Richtig ist auch, dass nicht rechtzeitig vorgenommene Prozesshandlungen, zB verspätetes Vorbringen, Überschreiten der zur Urkundenvorlage gesetzten Fristen und Ähnliches dem Kläger wohl verfahrensrechtliche Nachteile bringen können, im Allgemeinen jedoch nicht geeignet sind, auf die Absicht des Klägers schließen zu lassen, dass er den Prozess nicht führen wolle (RIS-Justiz RS0034572; 6 Ob 73/08s).

Damit ist aber für die klagende Partei im Anlassfall nichts gewonnen:

Sie hat nach Einbringung ihrer Mahnklage, in welcher sie weder eine nähere Präzisierung der aus zwei Rechnungen resultierenden eingeklagten Werklohnforderung vornahm noch ein Beweisanbot stellte, auf den Auftrag des Prozessgerichts, mittels Schriftsatzes binnen drei Wochen ein vollständiges Vorbringen unter Nennung von Beweisanboten zu erstatten, zunächst nur mit einem Fristerstreckungsantrag reagiert, in welchem sie im Hinblick auf außergerichtlich geführte Vergleichsgespräche um Erstreckung der Frist (für die Erstattung des aufgetragenen Schriftsatzes) „auf unbestimmte Zeit“ ersuchte. Dabei gab sie bekannt, dass sie das Gericht nach Beendigung der Vergleichsgespräche informieren werde.

Die klagende Partei musste somit entgegen ihrer Argumentation in der außerordentlichen Revision im Hinblick auf ihr eigenes Vorbringen im Fristerstreckungsantrag sehr wohl damit rechnen, dass das Prozessgericht von sich aus erst tätig werden würde, wenn die klagende Partei den aufgetragenen Schriftsatz erstattet und/oder über die angeblich geführten Vergleichsgespräche Mitteilung erstattet.

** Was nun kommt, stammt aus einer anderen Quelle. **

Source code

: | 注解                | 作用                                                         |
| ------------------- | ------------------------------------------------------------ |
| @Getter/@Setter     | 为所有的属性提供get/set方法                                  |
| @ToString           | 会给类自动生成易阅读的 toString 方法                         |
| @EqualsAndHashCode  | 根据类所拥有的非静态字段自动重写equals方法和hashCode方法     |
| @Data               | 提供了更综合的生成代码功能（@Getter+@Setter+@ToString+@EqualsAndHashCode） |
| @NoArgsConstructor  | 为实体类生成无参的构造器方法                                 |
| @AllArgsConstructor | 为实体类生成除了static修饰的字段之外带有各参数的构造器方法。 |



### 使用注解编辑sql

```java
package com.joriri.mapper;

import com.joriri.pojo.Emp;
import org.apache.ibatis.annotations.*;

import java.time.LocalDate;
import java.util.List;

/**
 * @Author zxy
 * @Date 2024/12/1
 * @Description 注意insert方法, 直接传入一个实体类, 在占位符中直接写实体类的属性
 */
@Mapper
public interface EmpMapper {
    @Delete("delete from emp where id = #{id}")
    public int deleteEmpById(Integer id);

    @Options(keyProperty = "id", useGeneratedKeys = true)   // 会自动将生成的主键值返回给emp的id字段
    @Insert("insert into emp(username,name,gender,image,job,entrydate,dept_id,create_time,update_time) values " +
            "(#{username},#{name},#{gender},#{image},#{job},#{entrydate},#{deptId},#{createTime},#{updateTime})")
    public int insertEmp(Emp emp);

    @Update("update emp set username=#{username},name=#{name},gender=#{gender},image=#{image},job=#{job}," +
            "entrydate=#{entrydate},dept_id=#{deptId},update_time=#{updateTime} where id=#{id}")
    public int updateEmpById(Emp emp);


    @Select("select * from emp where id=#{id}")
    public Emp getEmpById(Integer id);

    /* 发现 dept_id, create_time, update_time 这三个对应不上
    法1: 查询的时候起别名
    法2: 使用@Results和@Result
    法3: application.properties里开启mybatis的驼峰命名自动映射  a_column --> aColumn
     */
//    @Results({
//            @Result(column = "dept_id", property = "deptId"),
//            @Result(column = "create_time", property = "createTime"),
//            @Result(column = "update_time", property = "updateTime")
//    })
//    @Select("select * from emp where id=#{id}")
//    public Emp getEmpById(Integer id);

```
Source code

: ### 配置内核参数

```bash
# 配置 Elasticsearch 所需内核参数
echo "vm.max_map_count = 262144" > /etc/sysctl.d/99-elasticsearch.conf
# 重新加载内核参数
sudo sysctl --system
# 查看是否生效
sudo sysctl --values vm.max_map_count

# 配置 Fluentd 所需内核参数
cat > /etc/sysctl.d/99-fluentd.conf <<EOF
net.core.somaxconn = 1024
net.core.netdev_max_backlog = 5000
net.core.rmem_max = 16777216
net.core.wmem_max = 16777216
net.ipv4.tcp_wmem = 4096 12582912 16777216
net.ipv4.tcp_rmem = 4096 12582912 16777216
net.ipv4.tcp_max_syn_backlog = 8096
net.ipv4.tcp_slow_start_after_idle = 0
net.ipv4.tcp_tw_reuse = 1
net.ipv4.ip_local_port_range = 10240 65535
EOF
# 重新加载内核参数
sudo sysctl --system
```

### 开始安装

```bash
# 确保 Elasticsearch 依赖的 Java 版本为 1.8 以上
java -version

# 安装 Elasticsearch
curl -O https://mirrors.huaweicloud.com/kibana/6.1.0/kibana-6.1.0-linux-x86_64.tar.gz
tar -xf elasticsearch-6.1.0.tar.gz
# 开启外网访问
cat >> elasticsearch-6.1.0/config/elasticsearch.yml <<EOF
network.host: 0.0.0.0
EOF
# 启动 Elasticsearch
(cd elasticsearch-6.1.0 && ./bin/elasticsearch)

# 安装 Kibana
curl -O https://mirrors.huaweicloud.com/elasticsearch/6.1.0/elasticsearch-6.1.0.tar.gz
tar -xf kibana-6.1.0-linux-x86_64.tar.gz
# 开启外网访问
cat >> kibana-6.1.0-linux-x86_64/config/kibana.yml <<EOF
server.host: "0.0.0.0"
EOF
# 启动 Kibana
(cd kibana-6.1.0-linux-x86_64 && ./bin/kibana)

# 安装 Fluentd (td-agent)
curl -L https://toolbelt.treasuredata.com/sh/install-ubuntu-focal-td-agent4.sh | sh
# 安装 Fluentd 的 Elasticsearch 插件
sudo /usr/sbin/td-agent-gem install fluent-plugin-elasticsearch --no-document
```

Genau dieses „Untätigsein“ des Gerichts strebte die klagende Partei mit ihrem Fristerstreckungsantrag letztlich an.

Unter diesen Umständen (Auftrag des Gerichts zur Erstattung eines Schriftsatzes am 10. März 2010; Fristerstreckungsantrag vom 29. April 2010; Schriftsatz der beklagten Partei vom 3. September 2010, mit welchem die Einrede der nicht gehörigen Verfahrensfortsetzung erhoben wurde) begründet die Auffassung des Berufungsgerichts, es liege keine gehörige Verfahrensfortsetzung vor, nach den immer maßgeblichen Umständen des Einzelfalls (RIS-Justiz RS0034805) keine über außerordentliche Revision wahrzunehmende Fehlbeurteilung (vgl auch RIS-Justiz RS0034691). Gerade die von der Revision zitierte Entscheidung 8 Ob 16/11b spricht nicht für, sondern gegen den Standpunkt der klagenden Partei: Auch dort war für die Annahme der nicht gehörigen Fortsetzung des Verfahrens maßgeblich, dass der klagenden Partei klar sein musste, dass das Gericht ohne Einbringung eines vorbereitenden Schriftsatzes samt Urkundenvorlage nicht von sich aus tätig werden würde. Hier steht überdies fest, dass nach einem Gespräch am 9. März 2010 überhaupt keine Gespräche zwischen den Streitteilen stattfanden; es herrschte vielmehr „Funkstille“. In Wahrheit war daher bereits zum Zeitpunkt der Auftragserteilung durch das Erstgericht ebenso wie zum Zeitpunkt der Stellung des Fristerstreckungsantrags kein Grund gegeben, wegen „außergerichtlicher Vergleichsgespräche“ eine Fristerstreckung zu beantragen.